International Eurasian Conference on Biotechnology and Biochemistry, Ankara, Türkiye, 16 - 18 Aralık 2020, ss.131
Dexamethasone, which is a synthetic glucocorticoid with anti-inflammatory and immunosuppressant effects, is used a wide range of dose for different indications. It modulates both P-gp and CYP3A4, which plays an important role in drug-drug/drug-food interactions.
We investigated the effect of different doses of dexamethasone on the expressions and functions of P-gp and CYP3A using P-gp and CYP3A substrates. A total of 54 mice were divided into 9 groups in the study. The first group was considered as the control group. Animals in groups 2, 3, 4 and 5 received low dose dexamethasone (5 mg/kg, IP), high dose dexamethasone (50 mg/kg, IP), fexofenadine (40 mg/kg, PO) and midazolam (20 mg/kg, IP), respectively. Animals in groups 6 and 7 were administered fexofenadine (40 mg/kg, PO) and midazolam (20 mg/kg, IP), 24 hours after low dose dexamethasone (5 mg/kg, IP) administration, respectively. Animals in groups 8 and 9 received fexofenadine (40 mg/kg, PO) and midazolam (20 mg/kg, IP), 24 hours after high dose dexamethasone (50 mg/kg, IP) administration, respectively. The mdr1a/b and CYP3A11/13 expressions in the liver and small intestine were determined by RT-PCR. The plasma concentrations of drugs were determined using HPLC-UV.

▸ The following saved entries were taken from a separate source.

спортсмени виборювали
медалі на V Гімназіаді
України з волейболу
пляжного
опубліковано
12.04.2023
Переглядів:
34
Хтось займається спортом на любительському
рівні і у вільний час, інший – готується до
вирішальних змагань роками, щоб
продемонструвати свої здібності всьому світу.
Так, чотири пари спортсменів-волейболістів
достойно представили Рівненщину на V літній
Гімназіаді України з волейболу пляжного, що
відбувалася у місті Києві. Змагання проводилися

It can be indicated that while the effect of dexamethasone on P-gp expression is not dose-dependent, its effect on CYP3A11 is dose-dependent. Midazolam, CYP3A substrate, causes to induction of P-gp in the liver but not in the small intestine, and the effect of dexamethasone on CYP3A11 expression in the intestines was reduced by fexofenadine and midazolam.